British visual artist (born 1981)

Phillip Butah (born 1981) is a British visual artist. He has worked extensively with Charles III and Ed Sheeran, among others. He was the royal artist for Charles' state visit to Kenya in 2023.

== Early life and education ==
Butah was born in 1981 or 1982 in Forest Gate, East London and attended St Bonaventure's. He is second-generation British-Ghanaian, as his parents came to Britain in the late 1960s. Butah studied fine art at Central Saint Martins College of Art and Design in London.

== Career ==
In 1998, at age 16, Butah became the youngest-ever winner of Young Artists’ Britain: The Prince of Wales's Young Artists’ Award, organised by the Prince's Trust, where he first met Charles III (then Prince of Wales). Ed Sheeran's parents organised the award, and he later illustrated Sheeran for his 2011 EP No.5 Collaborations Project and albums + (2011) and X (2014). In 2014, Butah released a book with Sheeran, titled Ed Sheeran: A Visual Journey. Butah has also illustrated actor Ashley Walters and former Olympic sprinter Linford Christie in the past.

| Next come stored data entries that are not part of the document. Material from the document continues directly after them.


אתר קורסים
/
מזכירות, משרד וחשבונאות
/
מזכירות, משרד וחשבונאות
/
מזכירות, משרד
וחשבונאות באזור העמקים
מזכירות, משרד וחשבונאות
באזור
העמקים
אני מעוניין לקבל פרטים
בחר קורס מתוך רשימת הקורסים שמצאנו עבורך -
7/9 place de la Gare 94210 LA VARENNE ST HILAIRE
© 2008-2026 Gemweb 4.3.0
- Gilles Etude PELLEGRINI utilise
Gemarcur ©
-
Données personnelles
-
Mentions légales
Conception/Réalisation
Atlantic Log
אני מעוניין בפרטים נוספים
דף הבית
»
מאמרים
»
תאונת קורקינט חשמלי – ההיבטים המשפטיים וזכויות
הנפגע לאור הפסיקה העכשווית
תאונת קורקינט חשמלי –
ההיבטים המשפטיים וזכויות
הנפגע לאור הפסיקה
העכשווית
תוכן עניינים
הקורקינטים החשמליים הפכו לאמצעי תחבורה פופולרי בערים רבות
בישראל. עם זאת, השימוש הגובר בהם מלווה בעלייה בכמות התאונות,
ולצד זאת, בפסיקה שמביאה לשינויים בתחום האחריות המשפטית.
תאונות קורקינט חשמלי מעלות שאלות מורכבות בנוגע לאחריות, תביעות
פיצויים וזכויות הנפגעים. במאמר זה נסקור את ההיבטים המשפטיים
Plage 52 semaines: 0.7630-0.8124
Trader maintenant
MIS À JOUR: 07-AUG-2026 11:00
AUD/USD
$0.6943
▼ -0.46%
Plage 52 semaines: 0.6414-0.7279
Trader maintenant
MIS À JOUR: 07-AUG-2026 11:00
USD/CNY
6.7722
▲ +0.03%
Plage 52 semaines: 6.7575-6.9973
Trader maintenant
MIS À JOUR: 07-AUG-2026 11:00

Butah was first invited to paint Charles at Clarence House in 2008. In 2023, Butah joined Charles and Queen Camilla on their state visit to Kenya hosted by President William Ruto, an experience Butah described as "life-changing". His oil on board painting Elephant Sanctuary, depicting Nairobi National Park, featured in a 2025 exhibition at Buckingham Palace, showcasing various pieces from Charles's royal tours. Butah illustrated Charles and Camilla for the June 2025 cover of Tatler to mark their twentieth wedding anniversary.